#### Task details
Report every line of the items that contains the word "Aggravated", copying each line in full.

[Chart-based quiz items]
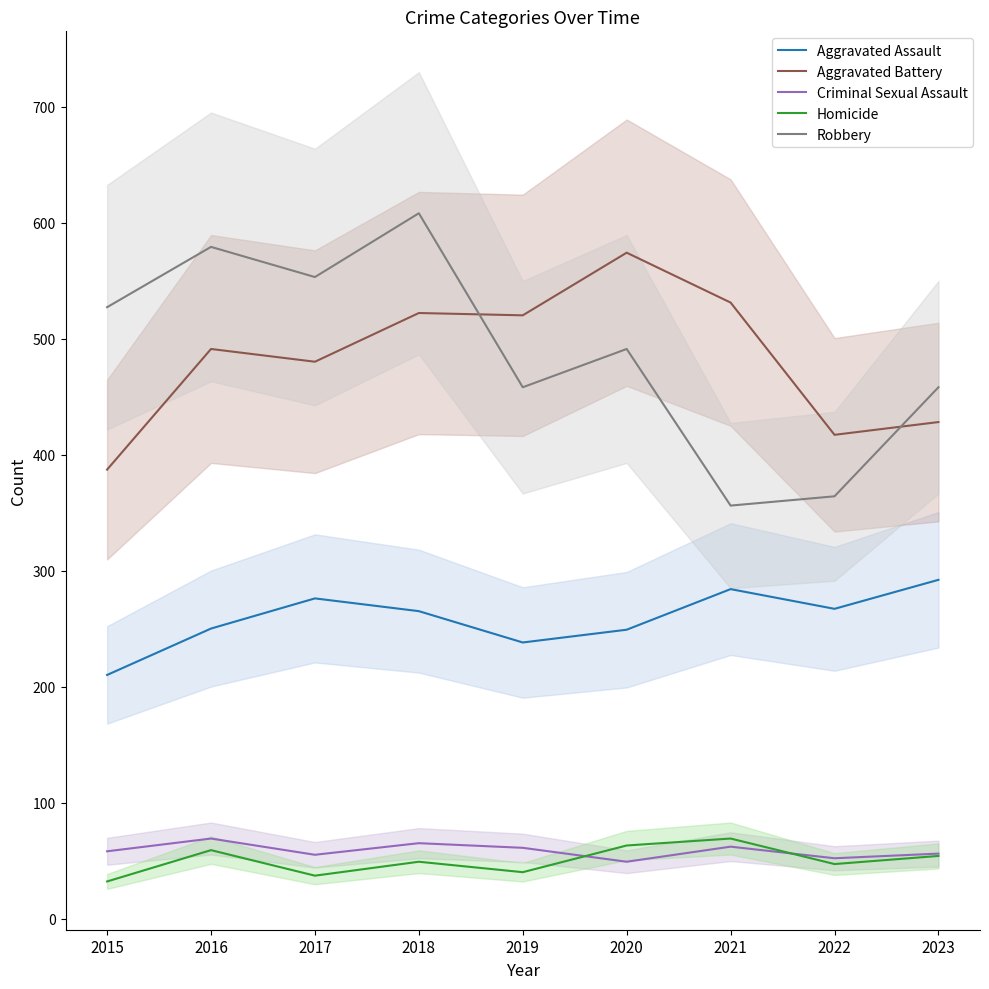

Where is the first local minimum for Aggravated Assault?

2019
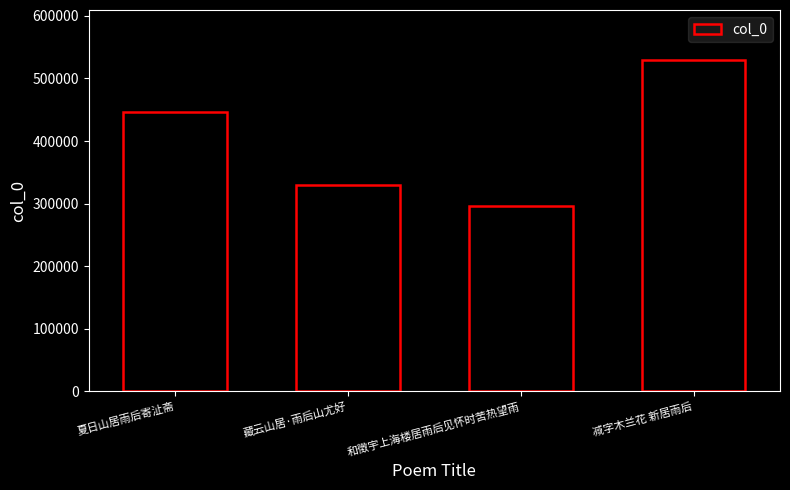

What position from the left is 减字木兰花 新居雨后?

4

#### Solution below
Where is the first local minimum for Aggravated Assault?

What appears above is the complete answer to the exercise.